It has been a great privilege for the Media Team to interview #1 New York Times best selling author Brandon Sanderson. His writing has earned him numerous awards. He won the Romantic Times Reviewers’ Choice Best Book and the Best Epic Fantasy Novel awards for his book Elantris. He won the UPC Science fiction award for Defending Elysium, The Hugo award for Best Novella for The Emperor’s Soul, and the David Gemmell Legend award for The Way of Kings and for Words of Radiance. He’s also claimed several Whitney Awards for The Hero of Ages, The Way of Kings, The Alloy of Law, Steelheart, and Words of Radiance.

Throughout his career he has written several series and over twenty books, along with several short fiction pieces and is consistently working on giving readers like you fantasy of epic proportions.

Brandon started reading at an early age after becoming inspired by Barbara Hambly’s Dragonsbane. Since then his passion became a quest for the best books, and his love of epic fantasy was cultivated.

He always diligently pursued writing but it was always second to other jobs he had during his young adult life. He couldn’t stay away though, and when he finally got his first book deal, being an author became his main career. Alongside writing, he also teaches a class at Brigham Young University where he went to college. To get a more extensive telling of Brandon’s life, check out his bio here.

**Dataset records**
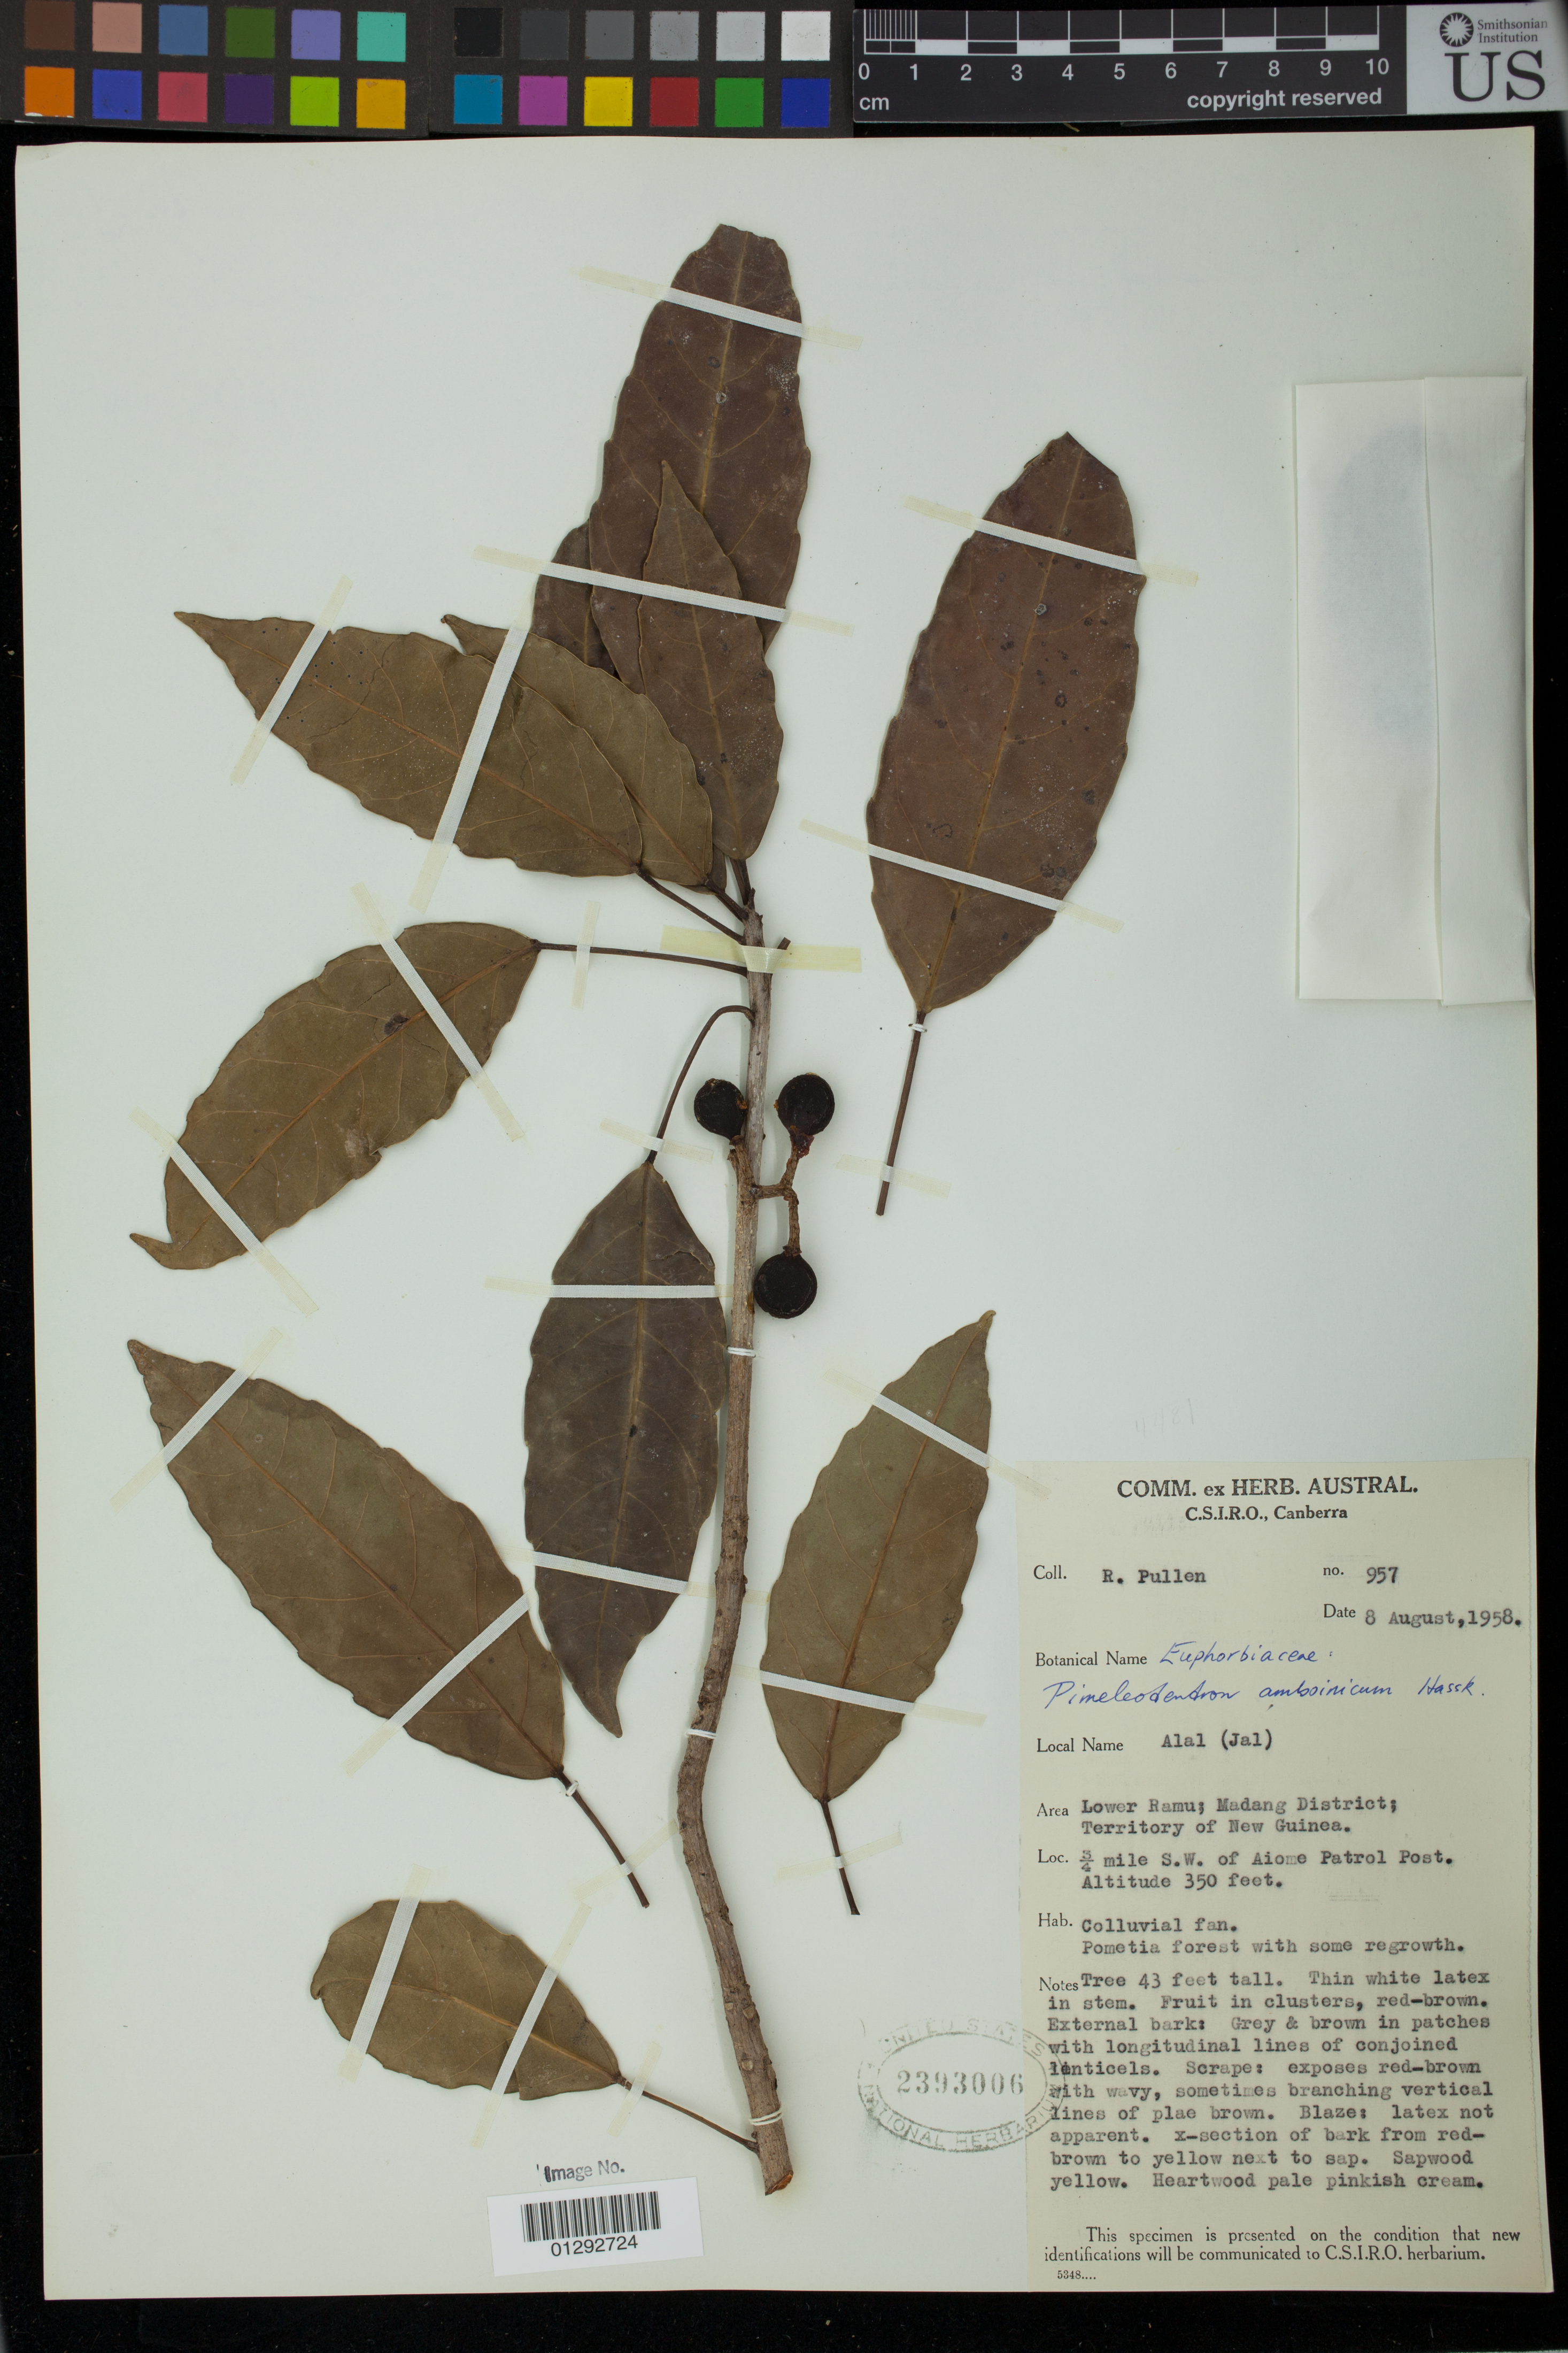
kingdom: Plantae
---
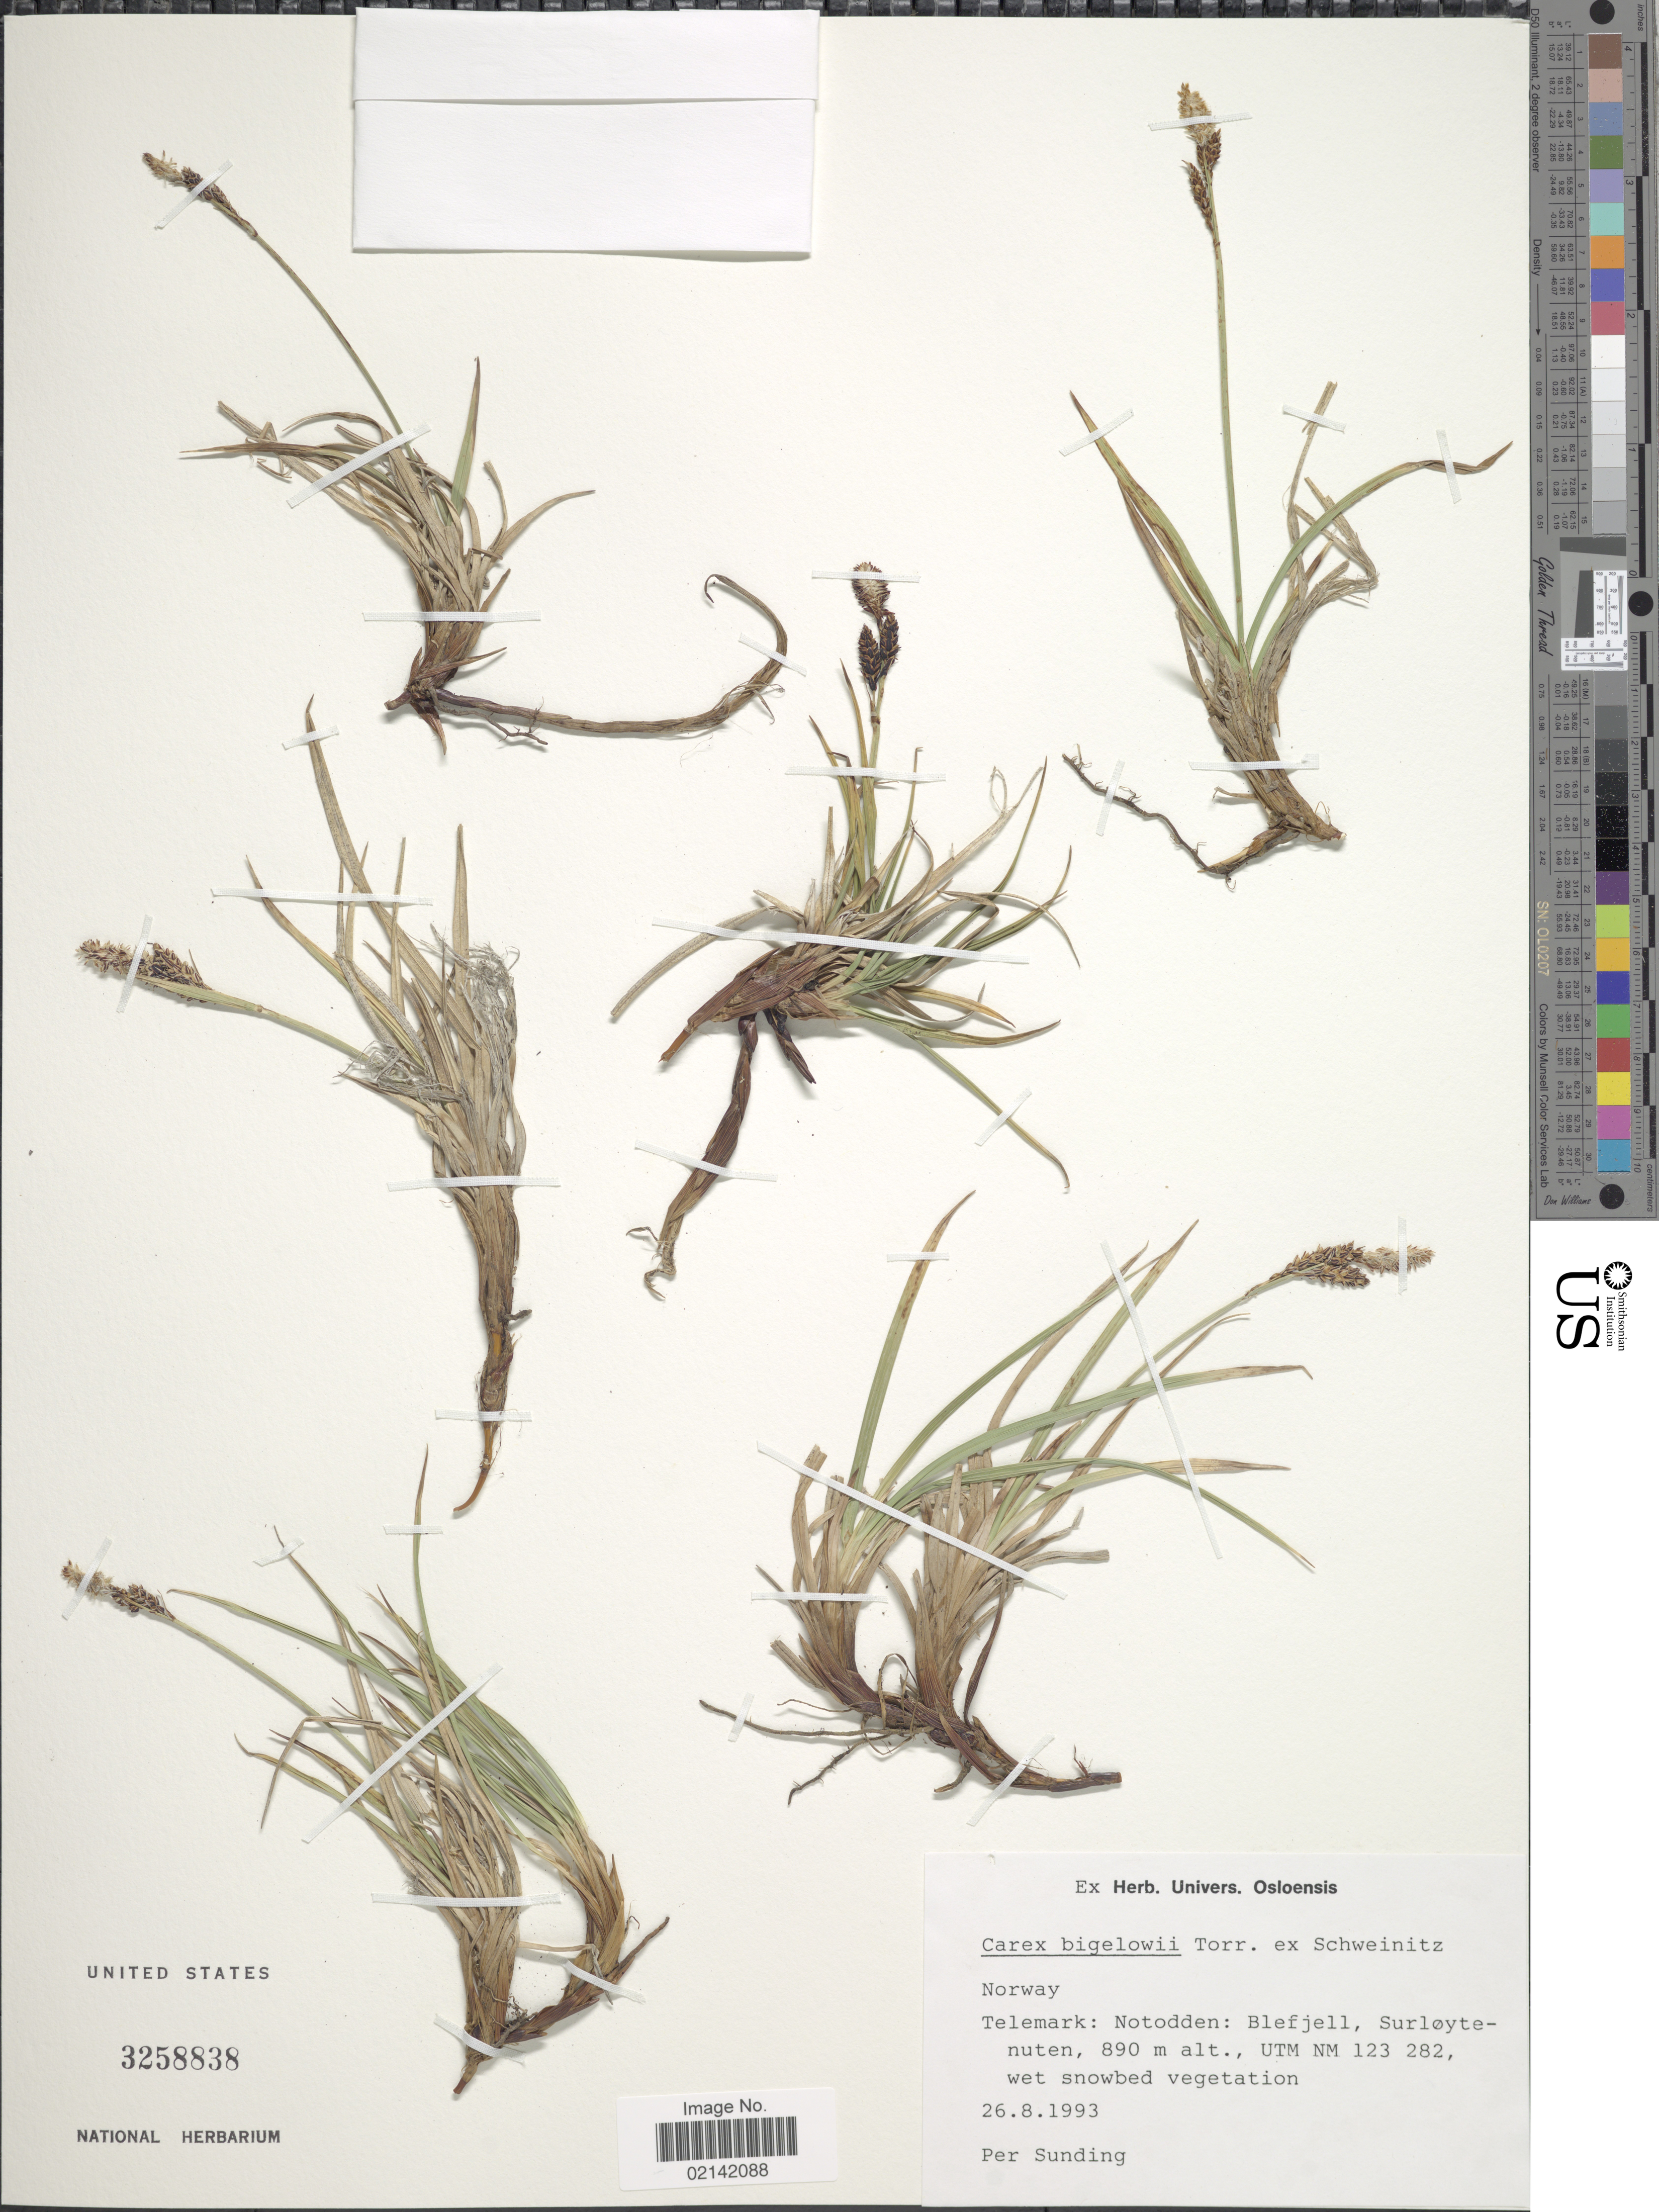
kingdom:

**To-do list**
1: In the Sanderson introduction, which book inspired Brandon Sanderson to start reading?
2: Condense the paragraph of the Sanderson introduction that begins "He always diligently pursued writing" into a short bulleted list of its main facts.

**Answers given**
1: Barbara Hambly's Dragonsbane.

2:
- He kept writing as a young adult, but it came second to his other jobs.
- Writing became his main career once he got his first book deal.
- He also teaches a class at Brigham Young University, where he went to college.